§ **EXERCISE BRIEF**
The records that follow are to be reproduced exactly. Any pictures in them are left out.

%%

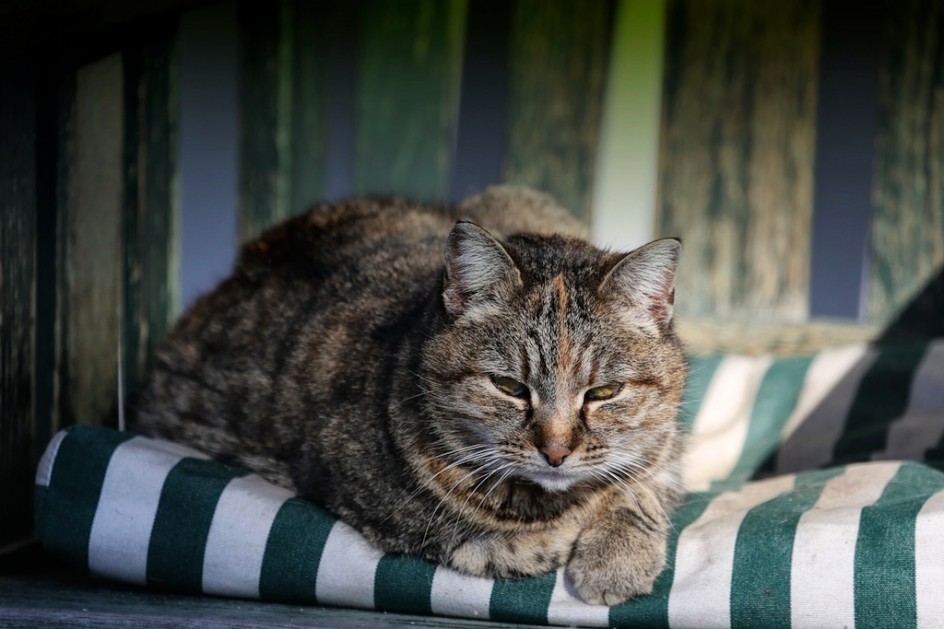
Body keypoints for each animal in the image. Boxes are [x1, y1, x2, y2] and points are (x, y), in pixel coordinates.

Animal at [131, 185, 684, 604]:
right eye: (509, 387)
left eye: (604, 392)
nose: (556, 451)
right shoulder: (361, 490)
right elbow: (502, 546)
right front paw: (578, 534)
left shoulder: (664, 447)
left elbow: (642, 483)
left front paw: (617, 556)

%%

§ **RESPONSE TO THIS TASK**
Body keypoints for each animal in the image. Boxes are [x1, y1, x2, y2] and points are (x, y), in pixel coordinates.

Animal at [131, 185, 684, 604]:
right eye: (509, 387)
left eye: (604, 392)
nose: (556, 451)
right shoulder: (361, 490)
right elbow: (502, 546)
right front paw: (578, 534)
left shoulder: (664, 447)
left elbow: (642, 483)
left front paw: (617, 556)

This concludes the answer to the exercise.